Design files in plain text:
▼

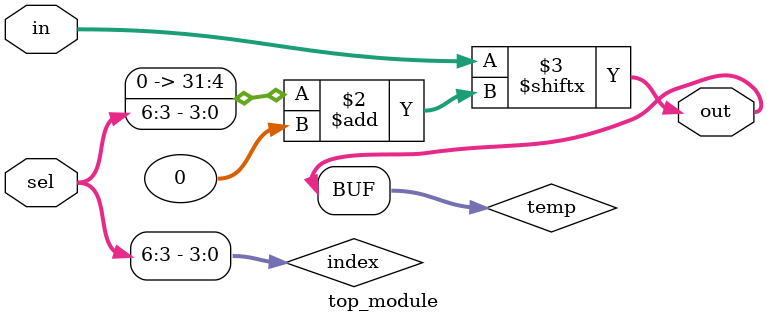
<source format=sv>
module top_module (
    input [1023:0] in,
    input [7:0] sel,
    output [3:0] out
);

    reg [3:0] index; // variable to hold the starting index of the 4-bit block in the input vector
    reg [3:0] temp; // temp variable to extract the 4-bit block from the input vector

    always @(*) begin
        index = sel[6:3]; // calculate the starting index based on the selection vector
        temp = in[index +: 4]; // extract the 4-bit block from the input vector starting from the calculated index
        out = temp; // assign the extracted 4-bit block to the output vector
    end

endmodule

</source>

▲

To do: Supply only the number of lines above in which "vector" occurs.

Output for this task: 5